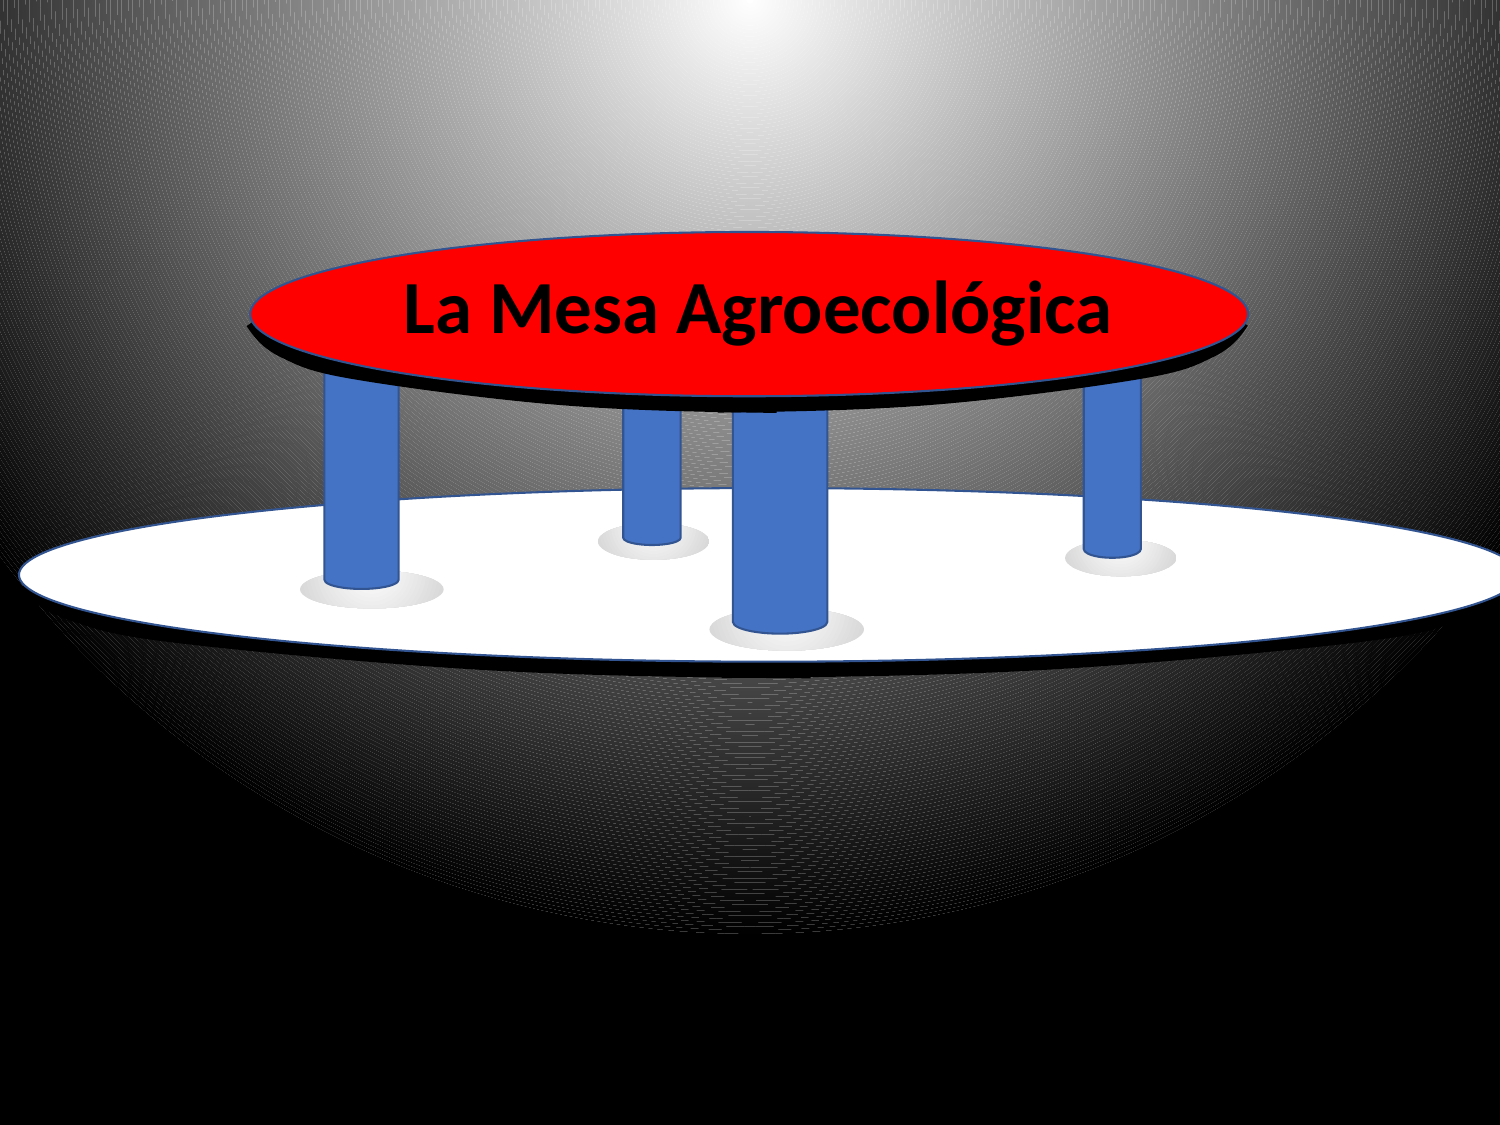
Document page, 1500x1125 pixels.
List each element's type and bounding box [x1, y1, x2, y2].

text_box [299, 400, 1177, 651]
text_box [250, 231, 1500, 400]
text_box [18, 487, 1500, 666]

# Problem to solve
Write out the records above exactly as they appear, leaving out any pictures.

# Expected answer
Document page, 1500x1125 pixels.
List each element's type and bounding box [x1, y1, x2, y2].

text_box [299, 400, 1177, 651]
text_box [250, 231, 1500, 400]
text_box [18, 487, 1500, 666]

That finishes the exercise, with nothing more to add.